ATLANTA -- Smoking cessation accounts for about 40% of the decrease in cancer deaths seen among U.S. men in the last decade, according to a report by American Cancer Society researchers.
ATLANTA, Oct. 4 -- Smoking cessation accounts for about 40% of the decrease in cancer deaths seen among U.S. men since 1991, according to a report by American Cancer Society researchers.
From 1991 to 2003, reductions in tobacco smoking have prevented at least 146,000 cancer deaths among men, reported epidemiologists Michael Thun, M.D., and Ahmedin Jemal, Ph.D., in the October issue of Tobacco Control.
The decrease in lung cancer and overall cancer mortality among men began approximately 30 years after the downturn in the smoking rate of U.S. men, the investigators pointed out.
But no decrease in lung cancer mortality has yet occurred among U.S. women, who began regular smoking some 20 to 30 years after men and have been slower to give it up, the epidemiologists said.
From 1991, when the cancer death rate peaked, to 2003, the overall age-adjusted cancer death rate in the U.S. dropped by 16.1% in men and by 8.4% in women.
During the same period, the lung-cancer death rate (a proxy for the total impact of cigarette smoking on all cancer mortality) decreased by 20% in men but increased by 9.6% in women, the researchers reported.
Overall, the researchers reported that on the basis of the absolute change in death rates, the decrease in lung cancer death rates in men accounted for 40% of the decrease in their overall cancer death rates.
In contrast, none of the 8.4% decrease in the all-cancer death rate for women was accounted for by lung cancer. In fact, lung-cancer deaths went in the opposite direction (9.6% increase) of their overall death rates. The decrease in overall cancer mortality in women would have been larger had there not been an increase in lung cancer mortality, the investigators said.
Explaining the use of lung-cancer deaths as a proxy in this study, Drs.

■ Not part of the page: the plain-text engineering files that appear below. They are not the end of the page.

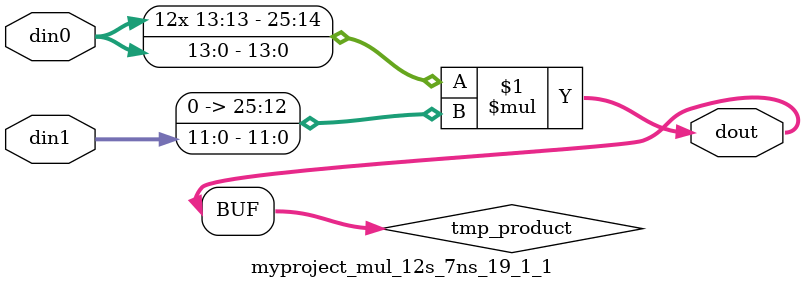
<source format=v>

`timescale 1 ns / 1 ps

 module myproject_mul_12s_7ns_19_1_1(din0, din1, dout);
parameter ID = 1;
parameter NUM_STAGE = 0;
parameter din0_WIDTH = 14;
parameter din1_WIDTH = 12;
parameter dout_WIDTH = 26;

input [din0_WIDTH - 1 : 0] din0; 
input [din1_WIDTH - 1 : 0] din1; 
output [dout_WIDTH - 1 : 0] dout;

wire signed [dout_WIDTH - 1 : 0] tmp_product;


























assign tmp_product = $signed(din0) * $signed({1'b0, din1});









assign dout = tmp_product;





















endmodule

</source>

Thun and Jemal noted that although active smoking causes a long list of other cancers, lung cancer deaths make up 80% of all smoking-attributable cancer deaths in the U.S. Cigarette smoking, they said, accounts for a larger fraction of lung cancer deaths in men (88%) and women (72%) than any other smoking-related cancer except laryngeal cancer.
Discussing their methodology, the researchers wrote that while it seemed prudent to base the estimates only on observed data and only during the period when cancer deaths actually decreased, this approach greatly underestimated the full impact of reduction in smoking on cancer death rates over the preceding three decades.
A second method was to take into account what might have happened to cancer death rates over the last half century had cigarette smoking not been discouraged. Projecting the increase in lung cancer death rates that would have occurred with increases at the previous rates, they found that without the drop in smoking that began in the 1960s, there would essentially be no decrease in cancer death rates today.
Furthermore, they said, the predicted lung cancer death rates would have increased from 1991 in both sexes, and the increase would have been sufficient to cancel out nearly all of the decrease in overall cancer mortality from 1991 to 2003. This scenario, although hypothetical, they said "provides an alternative, and perhaps more realistic view of what the actual benefits of past reductions in smoking have been with respect to cancer mortality."
In a third approach, the researchers considered the number of cancer deaths avoided, rather than the reduction in death rates, and concluded that about 146,000 lung cancer deaths were prevented or postponed by the decrease in the age-specific lung-cancer death rates in men between 1991 and 2003.
Even though this method considered only the observed change in lung cancer rates during this period, it illustrates that a large number of deaths from lung cancer were avoided because of the decrease in the lung cancer death rates in men during this period.
In turn, Drs. Thun and Jemal said, these findings reflect the reduction in cigarette smoking that occurred because of anti-smoking and other tobacco-control measures implemented since the 1950s.
The researchers mentioned several caveats regarding these estimates. Restricting analyses to lung cancer may underestimate the contribution of smoking reduction by up to 20%. Offsetting this underestimate, at least partly, they said, is the fact that they ignored other risk factors, such as exposure to carcinogens in occupational settings that have also changed since the 1950s. Despite these limitations, the researchers said they believe that the true contribution of smoking reduction is within the range of these estimates.
"The payoff from past investment in tobacco control has only just begun," Drs.Thun and Jemal wrote. "The aging of birth cohorts with lower smoking initiation rates and the anticipated future decrease in lung cancer mortality in women will help to sustain progress." What is necessary, they added, "is that sustained progress in tobacco control is essential if we are to continue to make progress against cancer."